Jusqu'en 1200 environ, la peinture italienne est utilisée pour des manuscrits enluminés, des fresques et sur bois, de grands crucifix peints pour les jubés des églises, ainsi que des meubles variés. Les crucifix grandeur nature ne sont pas une forme byzantine et sont une version moins chère des croix avec un corpus ou un corps sculpté[31]. Les versions du type sculpté incluent la Croix de Gero (Cologne, Xe siècle), le Crucifix de Lucques (XIe siècle ou avant) et la Majesté Batlló catalane du XIIe siècle. Les crucifix peints comprennent généralement des figures plus petites réparties aux quatre extrémités de la croix et sur les côtés sous les bras horizontaux, au niveau du torse et des jambes du Christ, comme dans la croix de la cathédrale de Sarzana, la plus ancienne peinture toscane datée de 1138[32].
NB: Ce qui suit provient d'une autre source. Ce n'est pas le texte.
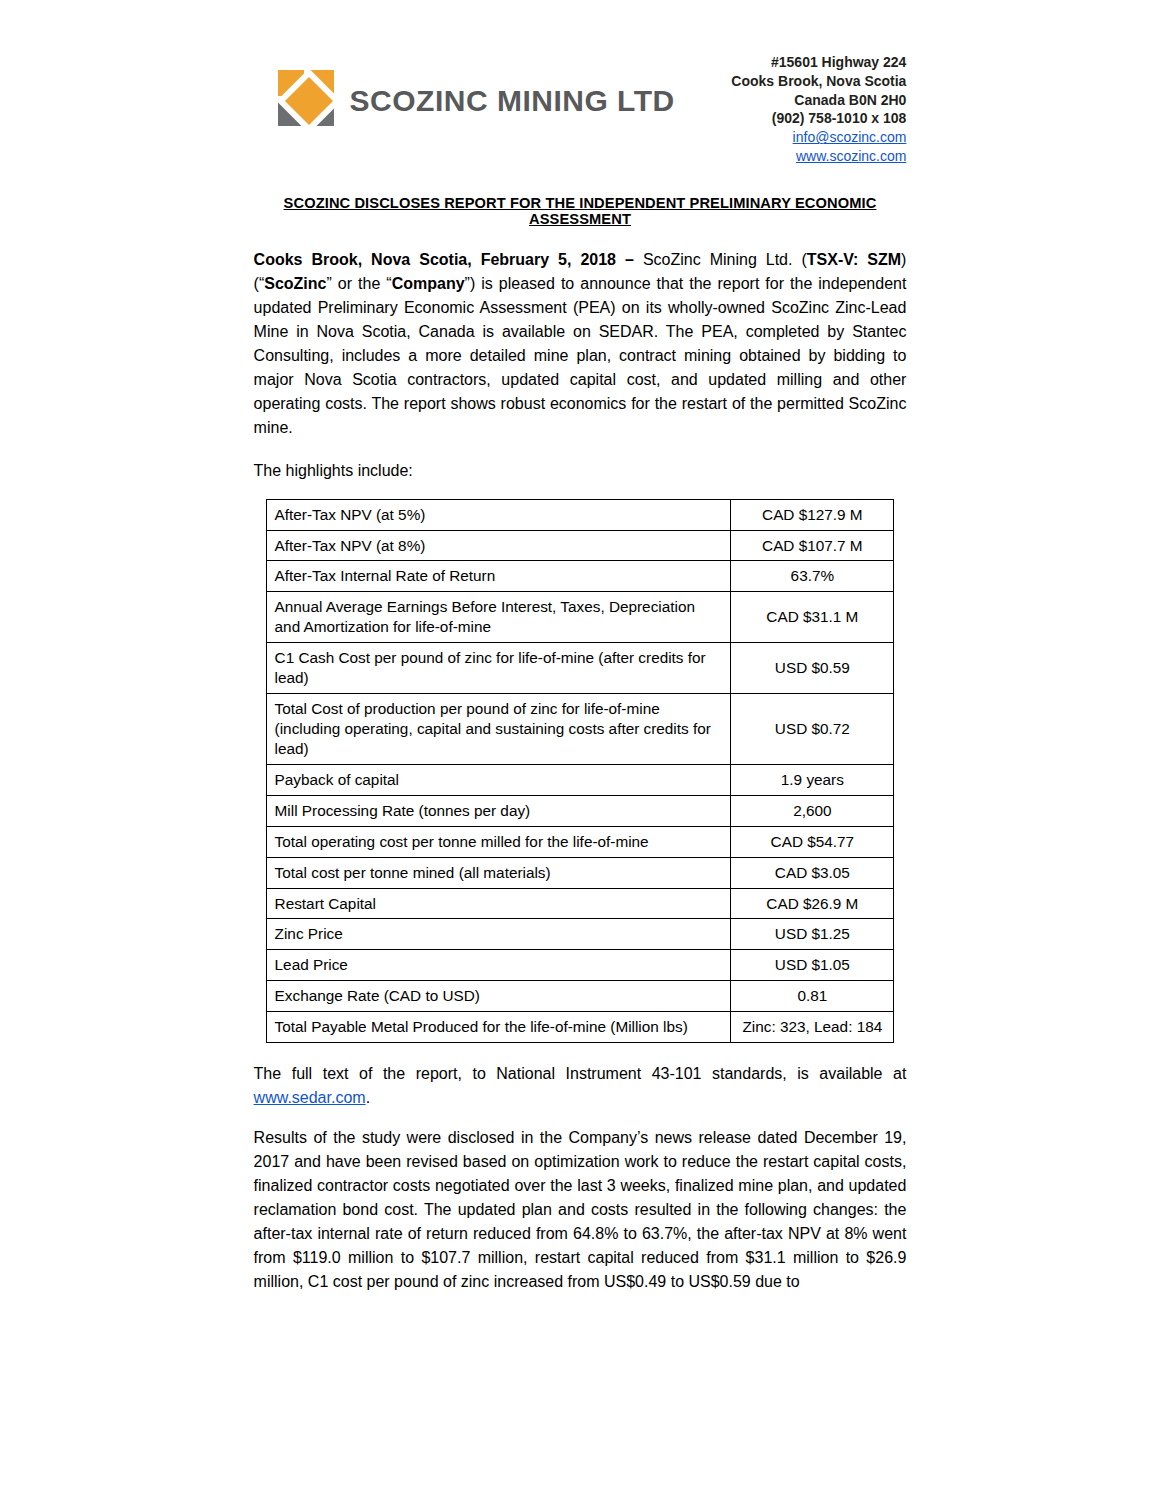SCO ZINC MINING LTD
#15601 Highway 224
Cooks Brook, Nova Scotia
Canada B0N 2H0
(902) 758-1010 x 108
info@scozinc.com
www.scozinc.com
SCOZINC DISCLOSES REPORT FOR THE INDEPENDENT PRELIMINARY ECONOMIC ASSESSMENT
Cooks Brook, Nova Scotia, February 5, 2018 – ScoZinc Mining Ltd. (TSX-V: SZM) (“ScoZinc” or the “Company”) is pleased to announce that the report for the independent updated Preliminary Economic Assessment (PEA) on its wholly-owned ScoZinc Zinc-Lead Mine in Nova Scotia, Canada is available on SEDAR. The PEA, completed by Stantec Consulting, includes a more detailed mine plan, contract mining obtained by bidding to major Nova Scotia contractors, updated capital cost, and updated milling and other operating costs. The report shows robust economics for the restart of the permitted ScoZinc mine.
The highlights include:
| After-Tax NPV (at 5%) | CAD $127.9 M |
| After-Tax NPV (at 8%) | CAD $107.7 M |
| After-Tax Internal Rate of Return | 63.7% |
| Annual Average Earnings Before Interest, Taxes, Depreciation and Amortization for life-of-mine | CAD $31.1 M |
| C1 Cash Cost per pound of zinc for life-of-mine (after credits for lead) | USD $0.59 |
| Total Cost of production per pound of zinc for life-of-mine (including operating, capital and sustaining costs after credits for lead) | USD $0.72 |
| Payback of capital | 1.9 years |
| Mill Processing Rate (tonnes per day) | 2,600 |
| Total operating cost per tonne milled for the life-of-mine | CAD $54.77 |
| Total cost per tonne mined (all materials) | CAD $3.05 |
| Restart Capital | CAD $26.9 M |
| Zinc Price | USD $1.25 |
| Lead Price | USD $1.05 |
| Exchange Rate (CAD to USD) | 0.81 |
| Total Payable Metal Produced for the life-of-mine (Million lbs) | Zinc: 323, Lead: 184 |
The full text of the report, to National Instrument 43-101 standards, is available at www.sedar.com.
Results of the study were disclosed in the Company’s news release dated December 19, 2017 and have been revised based on optimization work to reduce the restart capital costs, finalized contractor costs negotiated over the last 3 weeks, finalized mine plan, and updated reclamation bond cost. The updated plan and costs resulted in the following changes: the after-tax internal rate of return reduced from 64.8% to 63.7%, the after-tax NPV at 8% went from $119.0 million to $107.7 million, restart capital reduced from $31.1 million to $26.9 million, C1 cost per pound of zinc increased from US$0.49 to US$0.59 due to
Parmi les versions peintes, la croix de Saint-Damien, datant d'environ 1100, figure parmi les survivantes ; peut-être est-il resté intact uniquement parce que François d'Assise avait devant lui une révélation vers 1206. Les principaux maîtres de la nouvelle Proto-Renaissance, dont Cimabue et Giotto peignaient pour la plupart des panneaux et des fresques, et concevaient parfois des mosaïques, comme la Navicella de Giotto à l'extérieur de la vieille basilique Saint-Pierre à Rome, et celle de Berlinghiero sur la façade de la basilique de San Frediano à Lucques. Duccio se contentant de peindre des panneaux est une exception[33].
La Crète vénitienne avait une industrie de la peinture active, avec des artistes crétois, italiens et après 1 453 grecs. Il existe des exemples d'artistes d'horizons différents créant des ateliers communs, et de mécènes italiens et crétois commandant des œuvres à des peintres d'horizons différents[35].
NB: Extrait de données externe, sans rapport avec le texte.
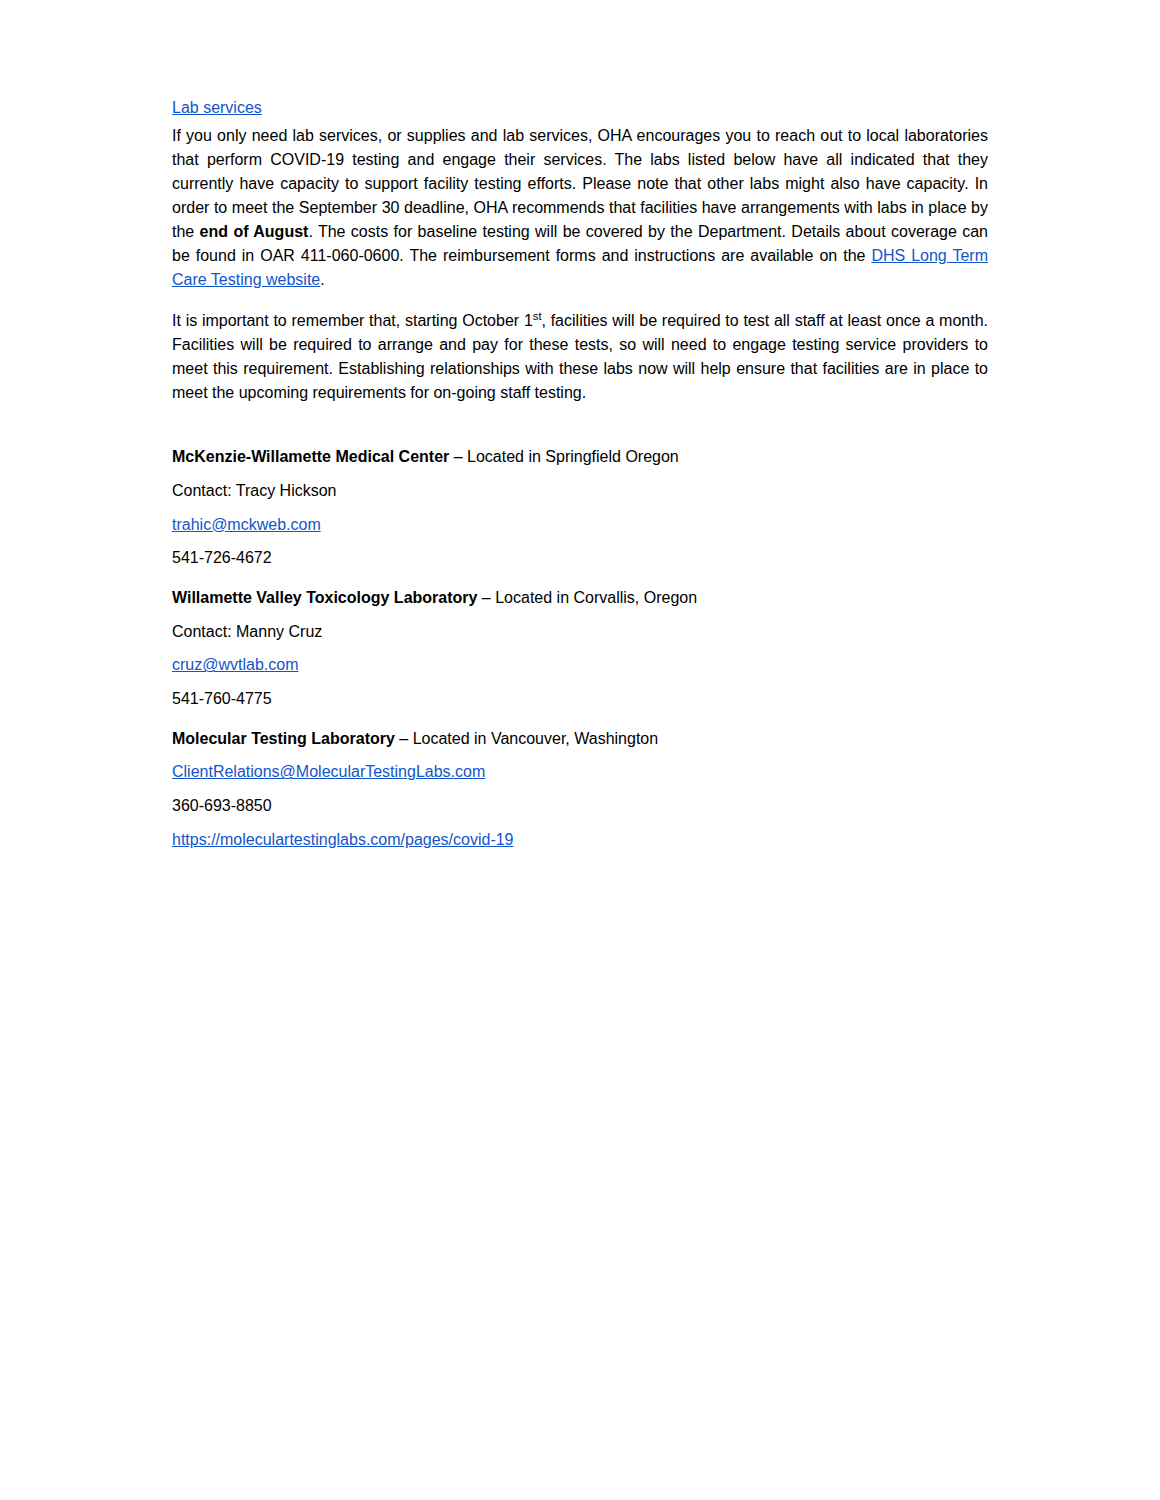Lab services
If you only need lab services, or supplies and lab services, OHA encourages you to reach out to local laboratories that perform COVID-19 testing and engage their services. The labs listed below have all indicated that they currently have capacity to support facility testing efforts. Please note that other labs might also have capacity. In order to meet the September 30 deadline, OHA recommends that facilities have arrangements with labs in place by the end of August. The costs for baseline testing will be covered by the Department. Details about coverage can be found in OAR 411-060-0600. The reimbursement forms and instructions are available on the DHS Long Term Care Testing website.
It is important to remember that, starting October 1st, facilities will be required to test all staff at least once a month. Facilities will be required to arrange and pay for these tests, so will need to engage testing service providers to meet this requirement. Establishing relationships with these labs now will help ensure that facilities are in place to meet the upcoming requirements for on-going staff testing.
McKenzie-Willamette Medical Center – Located in Springfield Oregon
Contact: Tracy Hickson
trahic@mckweb.com
541-726-4672
Willamette Valley Toxicology Laboratory – Located in Corvallis, Oregon
Contact: Manny Cruz
cruz@wvtlab.com
541-760-4775
Molecular Testing Laboratory – Located in Vancouver, Washington
ClientRelations@MolecularTestingLabs.com
360-693-8850
https://moleculartestinglabs.com/pages/covid-19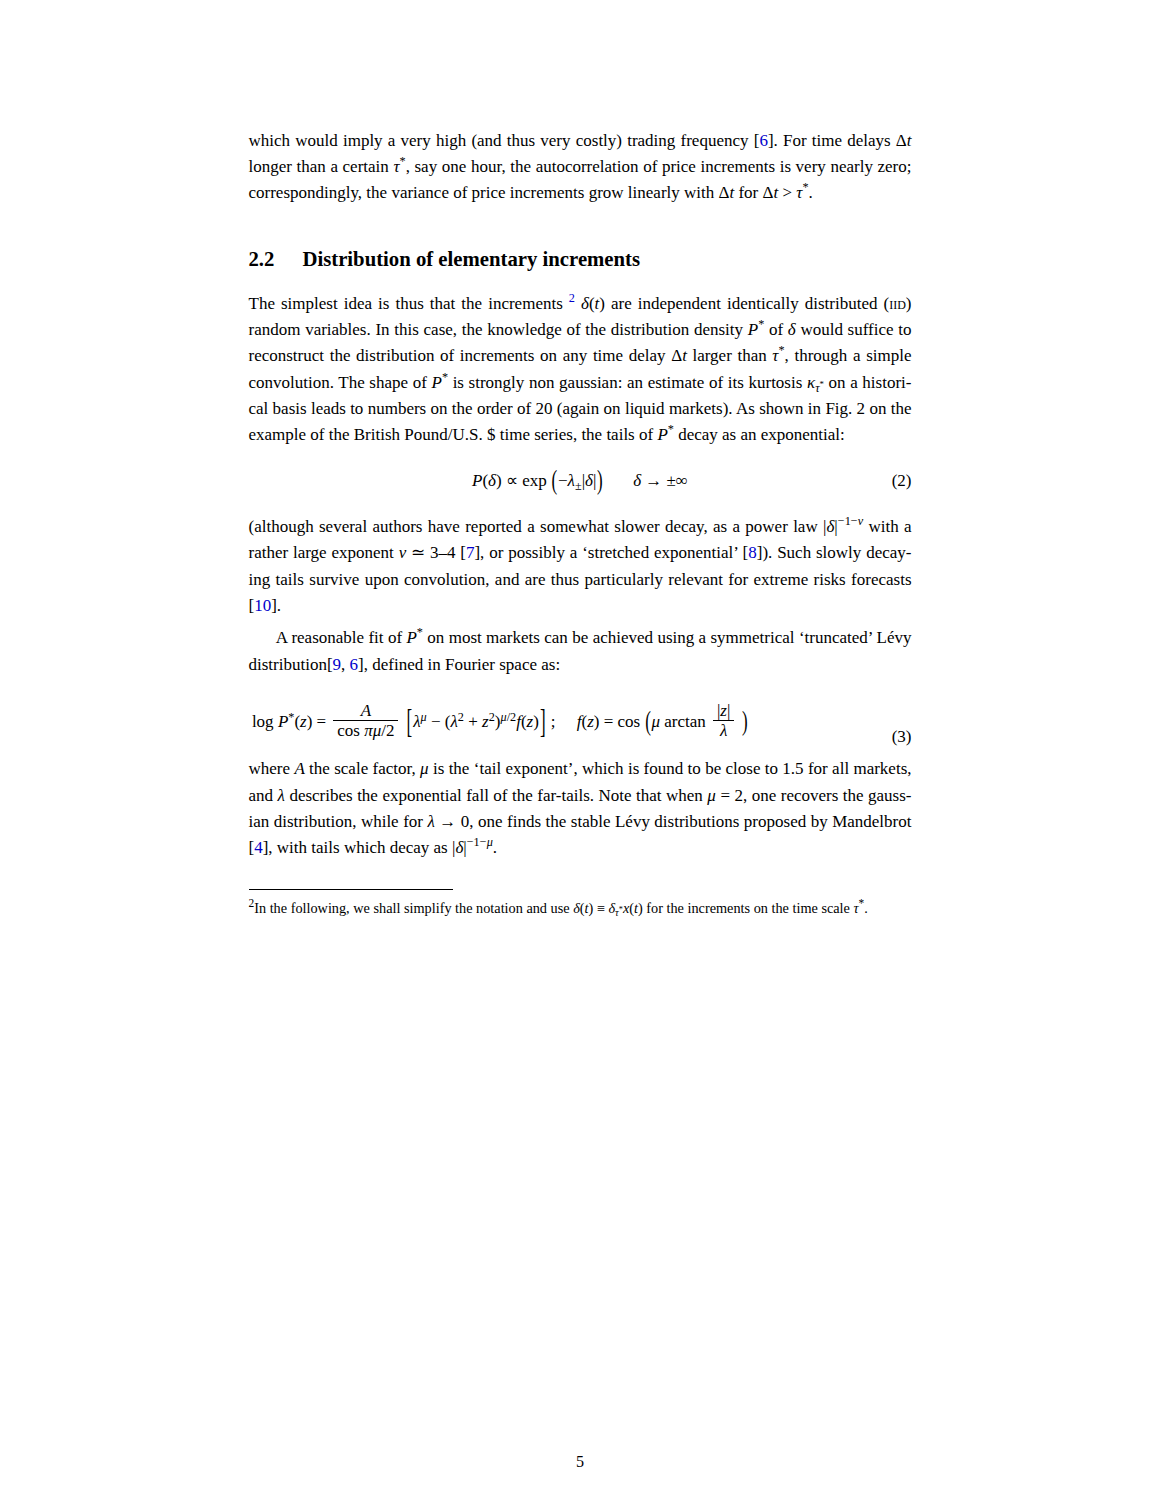which would imply a very high (and thus very costly) trading frequency [6]. For time delays Δt longer than a certain τ*, say one hour, the autocorrelation of price increments is very nearly zero; correspondingly, the variance of price increments grow linearly with Δt for Δt > τ*.
2.2 Distribution of elementary increments
The simplest idea is thus that the increments 2 δ(t) are independent identically distributed (iid) random variables. In this case, the knowledge of the distribution density P* of δ would suffice to reconstruct the distribution of increments on any time delay Δt larger than τ*, through a simple convolution. The shape of P* is strongly non gaussian: an estimate of its kurtosis κτ* on a historical basis leads to numbers on the order of 20 (again on liquid markets). As shown in Fig. 2 on the example of the British Pound/U.S. $ time series, the tails of P* decay as an exponential:
P(δ) ∝ exp (−λ±|δ|) δ → ±∞
(2)
(although several authors have reported a somewhat slower decay, as a power law |δ|−1−ν with a rather large exponent ν ≃ 3–4 [7], or possibly a ‘stretched exponential’ [8]). Such slowly decaying tails survive upon convolution, and are thus particularly relevant for extreme risks forecasts [10].
A reasonable fit of P* on most markets can be achieved using a symmetrical ‘truncated’ Lévy distribution[9, 6], defined in Fourier space as:
log P*(z) = Acos πμ/2 [λμ − (λ2 + z2)μ/2f(z)] ; f(z) = cos (μ arctan |z|λ )
(3)
where A the scale factor, μ is the ‘tail exponent’, which is found to be close to 1.5 for all markets, and λ describes the exponential fall of the far-tails. Note that when μ = 2, one recovers the gaussian distribution, while for λ → 0, one finds the stable Lévy distributions proposed by Mandelbrot [4], with tails which decay as |δ|−1−μ.
2In the following, we shall simplify the notation and use δ(t) ≡ δτ*x(t) for the increments on the time scale τ*.
5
À la fin du XVe siècle[36], les importateurs italiens utilisent la maniera greca (ou in forma greca, alla greca) dans leurs contrats pour décrire l'un des deux styles de petites peintures dévotionnelles bon marché réalisées par les ateliers de l'école crétoise produits en série en Crète, alors gouvernée par Venise, pour être exportées vers l'Occident. Le style alternatif est alla latina (« style latin »), un style roman ou gothique conservateur, où les œuvres de style grec suivent le style byzantin traditionnel dans la mesure où leur prix bon marché le permet[37].
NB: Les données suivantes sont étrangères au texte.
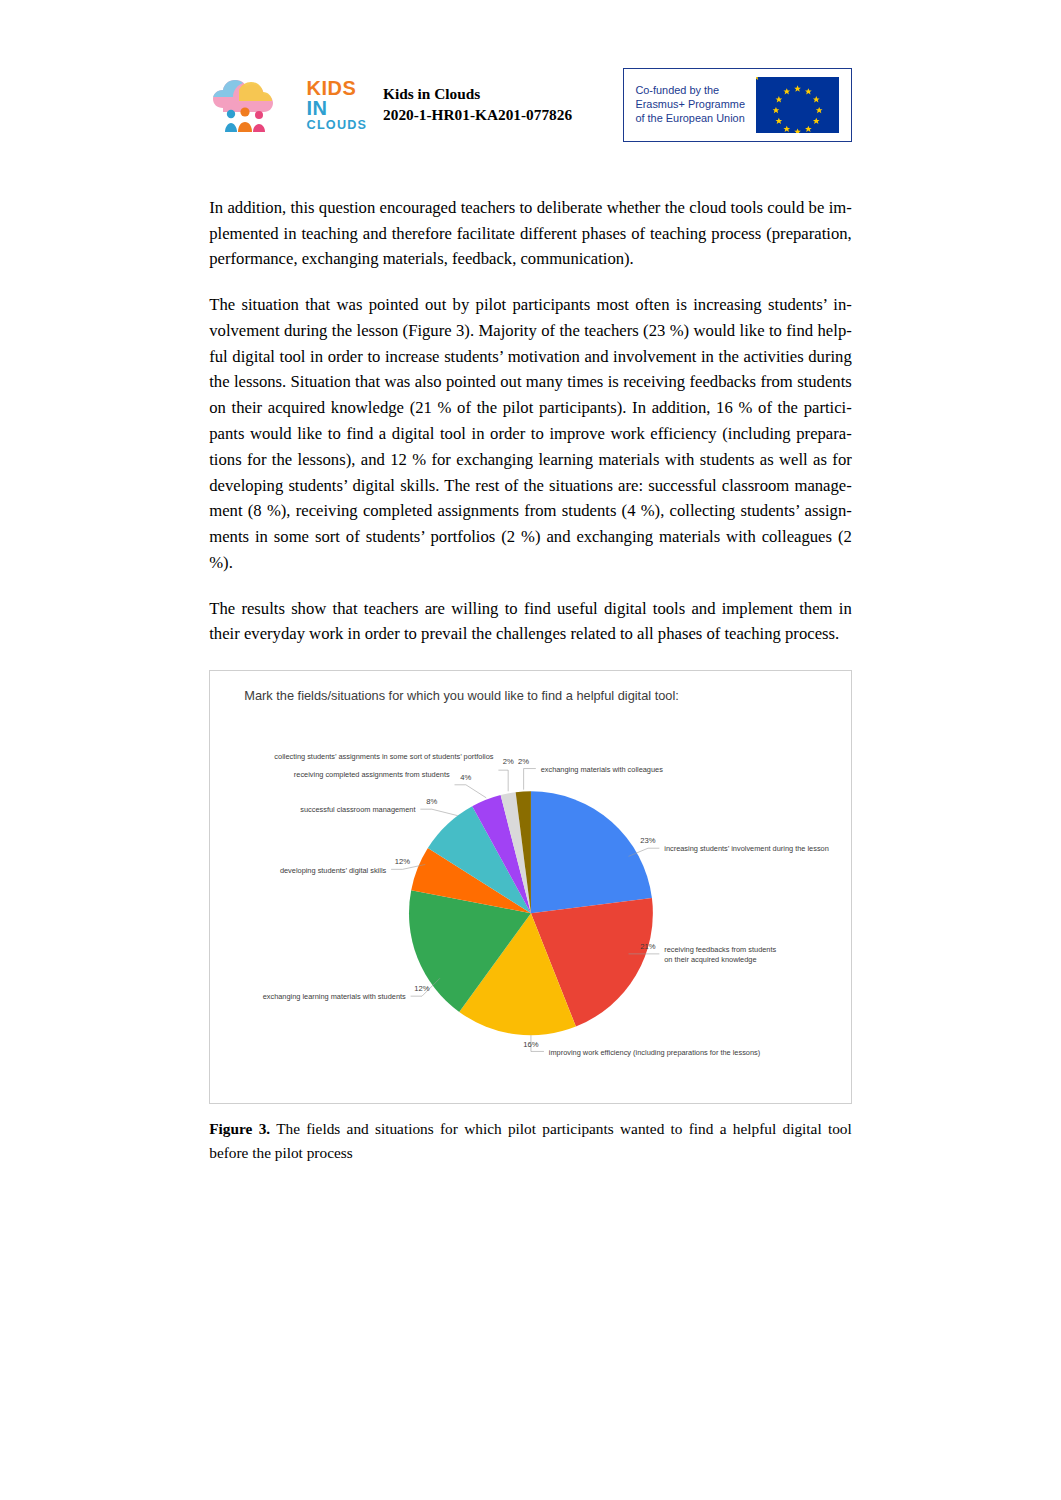KIDS
IN
CLOUDS
Kids in Clouds
2020-1-HR01-KA201-077826
Co-funded by the
Erasmus+ Programme
of the European Union
In addition, this question encouraged teachers to deliberate whether the cloud tools could be implemented in teaching and therefore facilitate different phases of teaching process (preparation, performance, exchanging materials, feedback, communication).
The situation that was pointed out by pilot participants most often is increasing students’ involvement during the lesson (Figure 3). Majority of the teachers (23 %) would like to find helpful digital tool in order to increase students’ motivation and involvement in the activities during the lessons. Situation that was also pointed out many times is receiving feedbacks from students on their acquired knowledge (21 % of the pilot participants). In addition, 16 % of the participants would like to find a digital tool in order to improve work efficiency (including preparations for the lessons), and 12 % for exchanging learning materials with students as well as for developing students’ digital skills. The rest of the situations are: successful classroom management (8 %), receiving completed assignments from students (4 %), collecting students’ assignments in some sort of students’ portfolios (2 %) and exchanging materials with colleagues (2 %).
The results show that teachers are willing to find useful digital tools and implement them in their everyday work in order to prevail the challenges related to all phases of teaching process.
Mark the fields/situations for which you would like to find a helpful digital tool:
2% exchanging materials with colleagues 2% collecting students’ assignments in some sort of students’ portfolios 4% receiving completed assignments from students 8% successful classroom management 12% developing students’ digital skills 12% exchanging learning materials with students 16% improving work efficiency (including preparations for the lessons) 21% receiving feedbacks from students on their acquired knowledge 23% increasing students’ involvement during the lesson
Figure 3. The fields and situations for which pilot participants wanted to find a helpful digital tool before the pilot process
Les archives vénitiennes conservent une documentation sur le commerce d'icônes artistiques entre Venise et la Crète, qui à la fin du XVe siècle est un commerce de masse. Il existe une documentation d'une commande spécifique en 1499, de 700 icônes de la Vierge Marie, 500 de style occidental et 200 de style byzantin. La commande a été passée à trois artistes par deux marchands, un vénitien et un de Grèce continentale, et le délai entre la date du contrat et la livraison est fixé à quarante-cinq jours[38].
La qualité de ces icônes commandées est probablement faible, et le terme dédaigneux Madonneri a été conçu pour décrire ces peintres grecs ou dalmates, qui ont également exercé en Italie, utilisant un style quasi-byzantin. La production d'icônes semble avoir conduit à une surabondance du marché provoquant un déclin du commerce crétois, à mesure que la demande européenne diminuait[38].
Des ateliers dirigés par des maîtres produisaient des œuvres de meilleure qualité. Le Greco a été formé dans cette partie de l'industrie crétoise, dirigeant son propre atelier avant d'émigrer en Italie en 1567, à l'âge d'environ 26 ans. Son style italien pourrait être qualifié d'« italo-byzantin », même si en fait le terme n'est pas souvent utilisé pour le désigner[39].